Beythien C, Terres W, Meinertz T
Abteilung Kardiologie, Universitäts-Krankenhauses Eppendorf.
Dtsch Med Wochenschr. 1999 Oct 1;124(39):1123-6. doi: 10.1055/s-2007-1024500.
Long-term mechanical ventilation presents a problem in an intensive care unit (ICU). If done via oral intubation it brings the danger of bacterial contamination and the development of pressure lesions of the gums and tongue. Furthermore, the tube is usually tolerated for only a short time during the weaning phase. Nasal intubation is associated with an increased incidence of nasal necroses and sinusitis. Tracheal intubation has the advantage that the dead space is reduced, it is more comfortable for the patient and the weaning period is shortened, thus decreasing the duration of bed confinement. Percutaneous tracheostomy (PT) was introduced as an alternative to conventional surgical tracheostomy. It was the aim of this study to present the authors' experience with PT.
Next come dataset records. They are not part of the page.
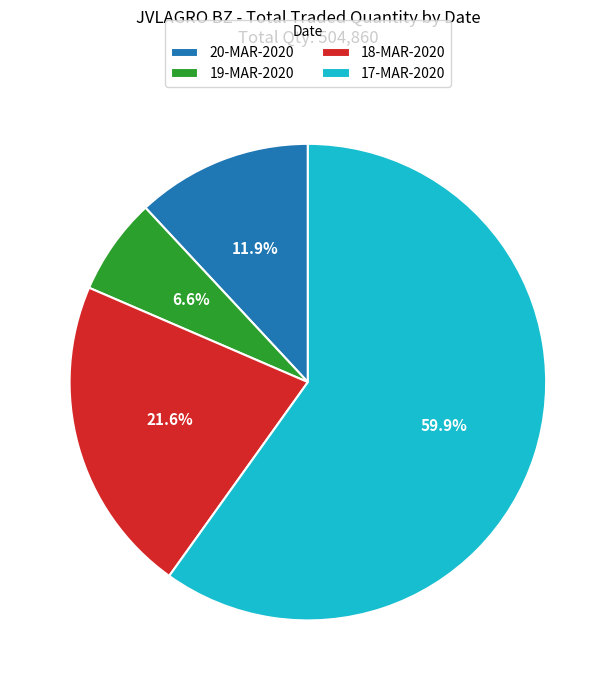

To the nearest percent, what is the combined percentage of 19-MAR-2020 and 18-MAR-2020?

28%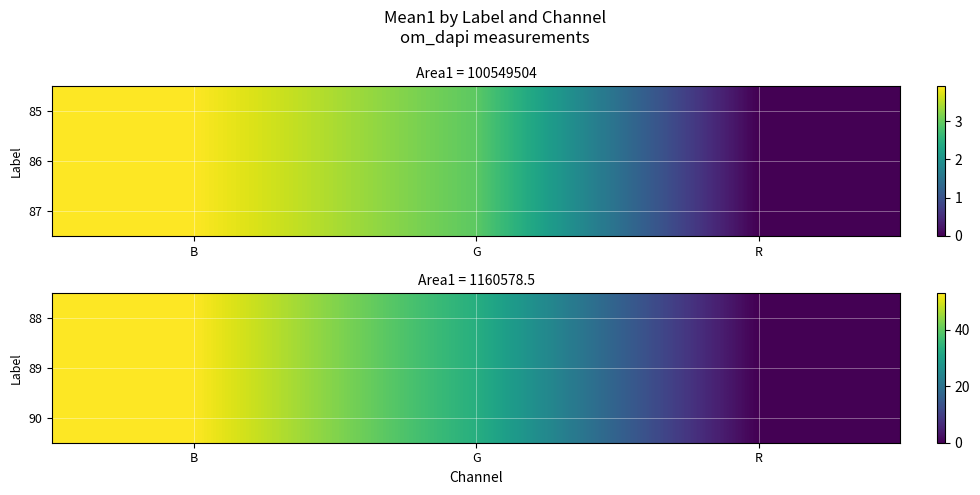

The value of 90 at B is 83.6. True or false?

False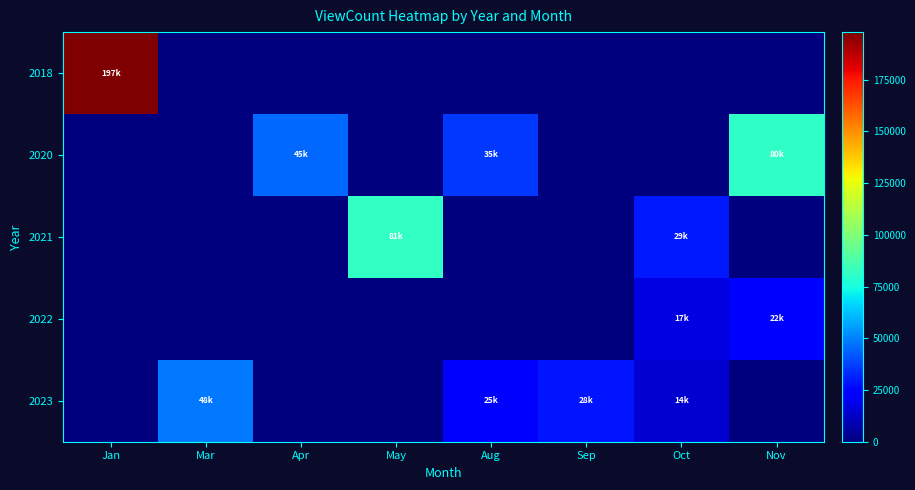

Which has a higher value, Sep or Aug?

Sep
PT was performed under bronchoscopic control with the aid of dilators or dilatating forceps in 78 patients in a cardiological ICU (13 women, 68 men; average age 64 +/- 14 years) with heart failure (n = 34 [44%]), cerebral problems post-resuscitation (n = 32)[41%]), pulmonary infection (9[11%]) or other conditions (n = 3[4%]).
Because of contraindications PT was not done in 12 patients (15%). Percutaneous emphysema developed in one woman as a result of injury to tracheal cartilage. There were no other complications. Two patients with thrombocytopenia were given platelet concentrates during the PT. At the end of the period of ventilation the tracheostomy tube was removed. Spontaneous closure of the stoma occurred within 3 to 5 days.
PT is a minimally invasive alternative to surgical tracheostomy. It has few complications and can be performed in a cardiological ICU.